Pictured people or hands with joints>
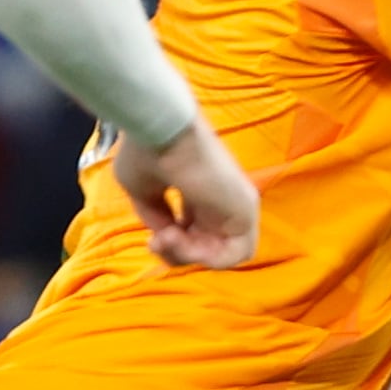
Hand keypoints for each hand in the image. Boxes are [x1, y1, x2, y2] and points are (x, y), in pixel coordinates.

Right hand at [130, 119, 259, 266]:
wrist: (160, 131)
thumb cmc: (146, 151)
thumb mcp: (143, 192)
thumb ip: (156, 216)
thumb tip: (166, 236)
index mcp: (199, 193)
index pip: (194, 235)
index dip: (172, 246)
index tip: (152, 238)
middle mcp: (221, 200)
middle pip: (207, 248)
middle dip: (177, 255)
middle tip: (156, 242)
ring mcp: (236, 205)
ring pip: (224, 254)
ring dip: (191, 256)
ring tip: (169, 238)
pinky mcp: (247, 208)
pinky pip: (239, 252)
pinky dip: (211, 258)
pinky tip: (186, 241)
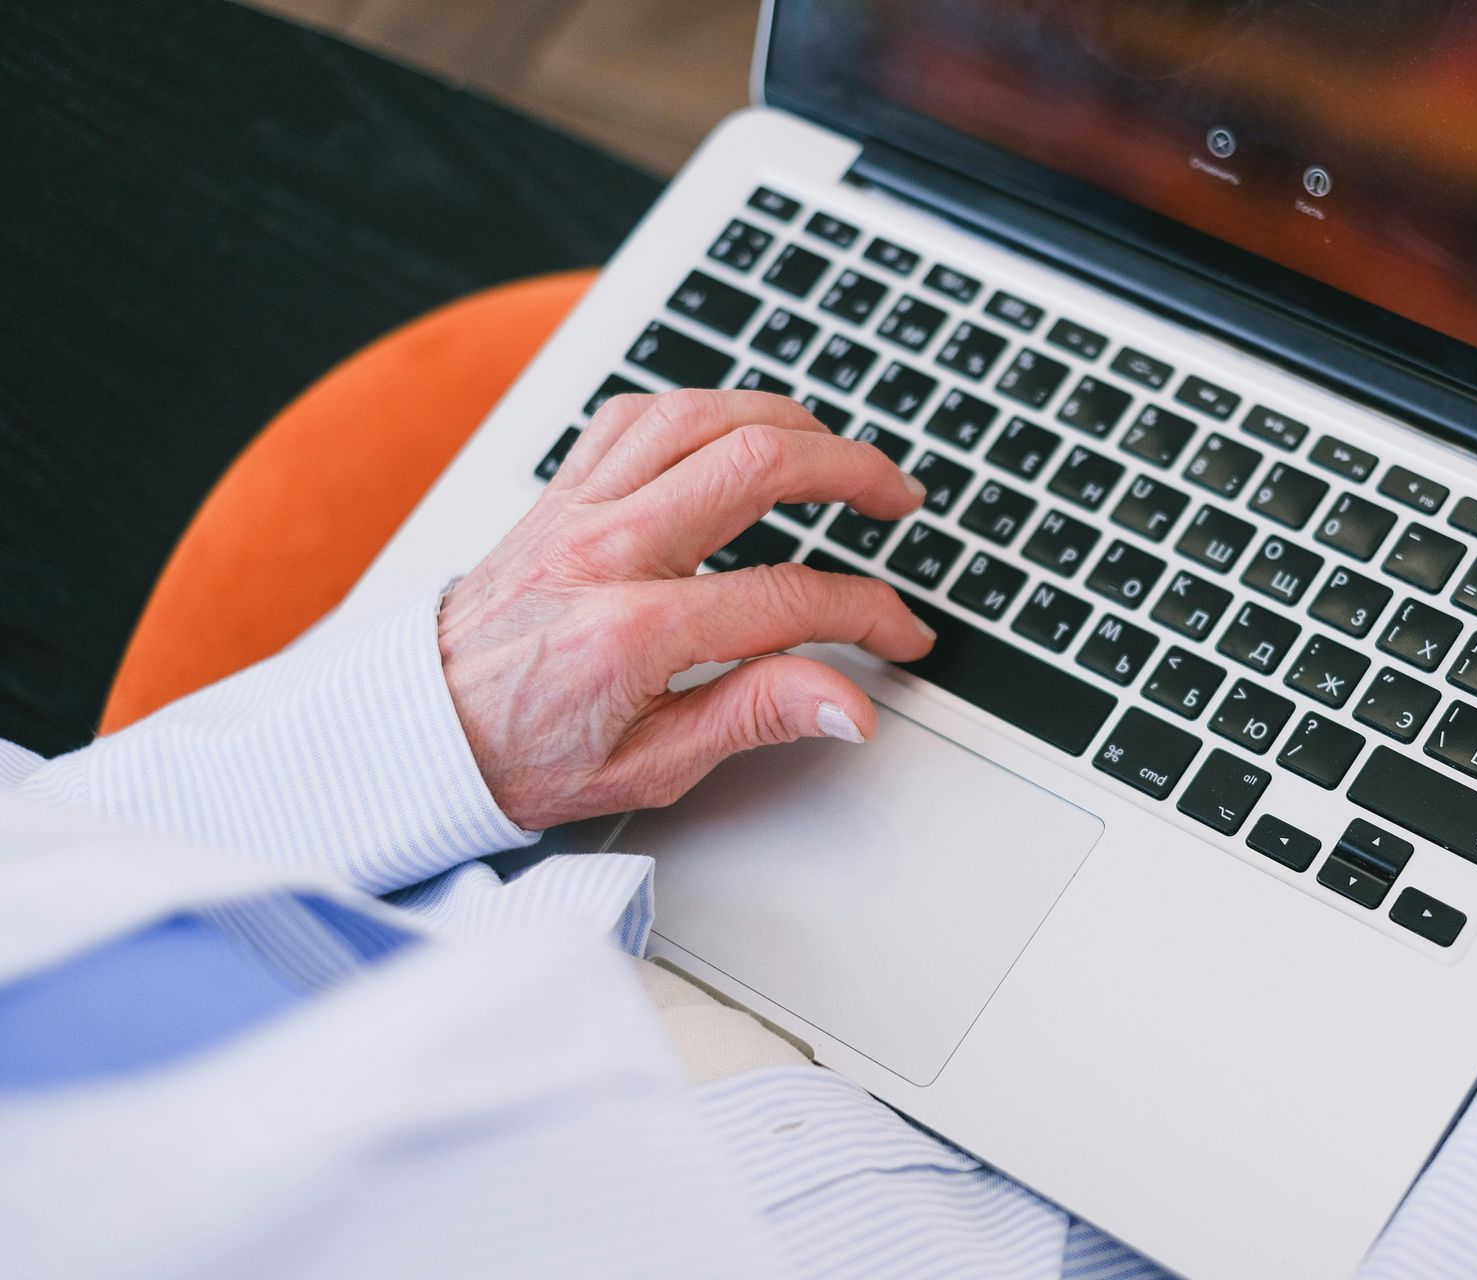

Task item> The answer must consist solely of the lines from the one with "ring pip: (224, 254)" through the final line of the data, each reproduced exactly and with pictures omitted.

Completed task>
ring pip: (224, 254)
ring dip: (191, 256)
ring tip: (169, 238)
pinky mcp: (247, 208)
pinky pip: (239, 252)
pinky dip: (211, 258)
pinky tip: (186, 241)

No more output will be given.